The images I paint are fragments of transitory moments, gathered while passing through museums, hospitals, homes, and administrative buildings.These disparate spaces become metaphors for the fragmented nature of contemporary life. Like my photogrpahs, the tiles of my paintings are also fragments that I collect along the way. Snippets from online articles, social media posts, overheard conversations, and song lyrics are all jotted down and revisited at a later stage.
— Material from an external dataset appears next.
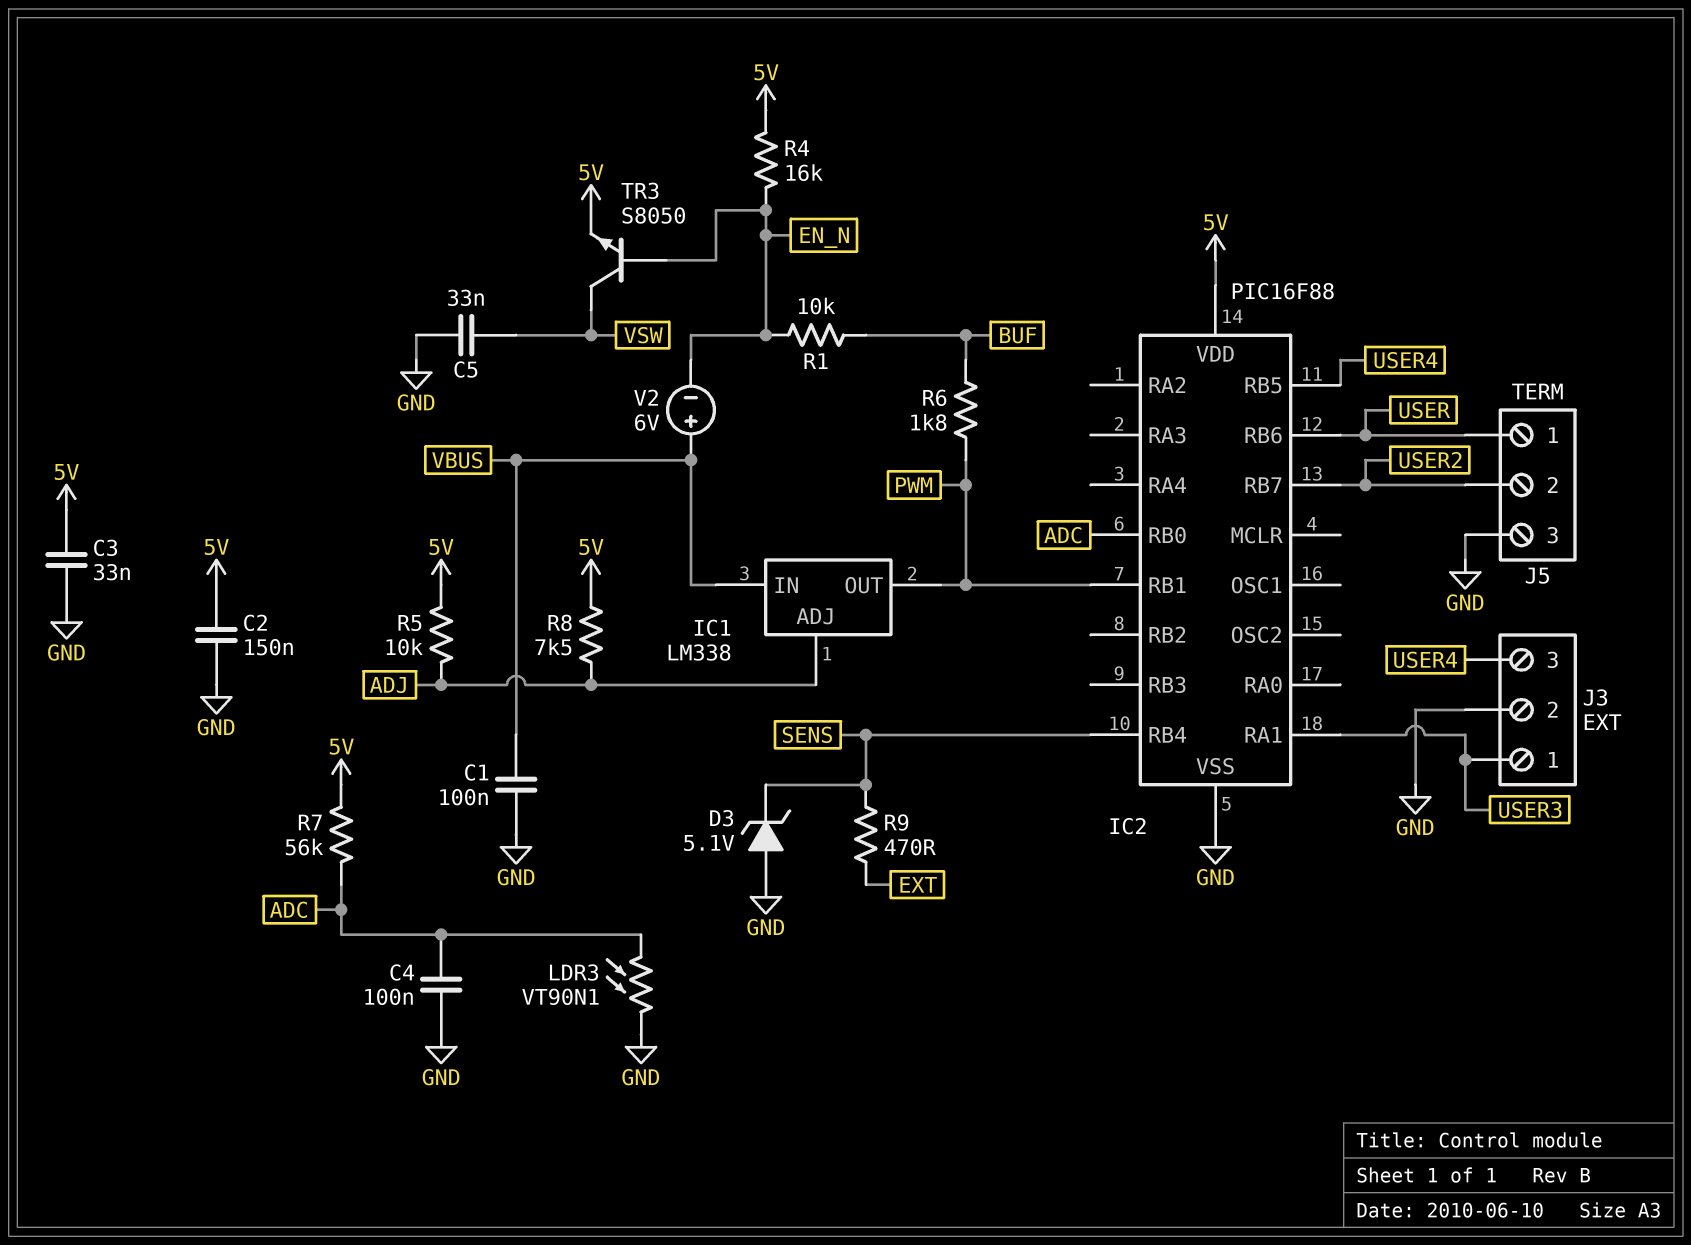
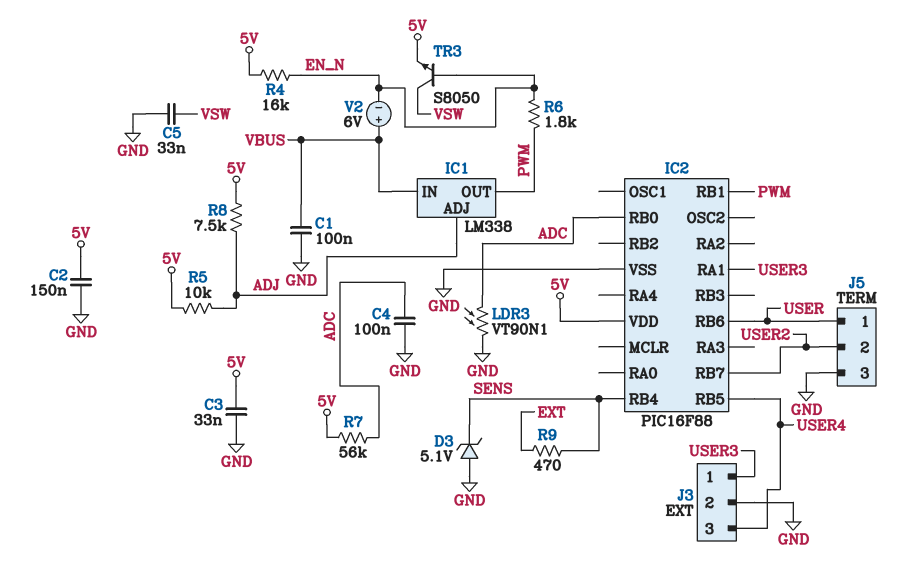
R1: 10k (BUF, EN_N) -> none
R6: 1.8k (BUF, PWM) -> 1.8k (EN_N, PWM)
In 1863, French art critic Charles Baudelaire described modernity as “the transitory, the fugitive, the contingent,” arguing that these fleeting aspects of life should not be shunned, but used to “distil the eternal from the transitory.” My paintings occupy this space between fragmentation and wholeness, between what is fleeting and what endures.
The stairs, corners, arches, and windowsills I depict are liminal spaces - transitional zones that exist between inside and outside, here and there, one room and the next. While the concept of liminality has long influenced art and literature, it has recently re-emerged in contemporary internet culture as a collective fascination with environments that feel suspended in time. In my paintings, transitional architectural fragments become psychological spaces that evoke feelings of familiarity, alienation, and the tension of being caught between states of being.
Esk stared at the patchwork quilt under the old woman, because there were times when a little detail could expand and fill the whole world.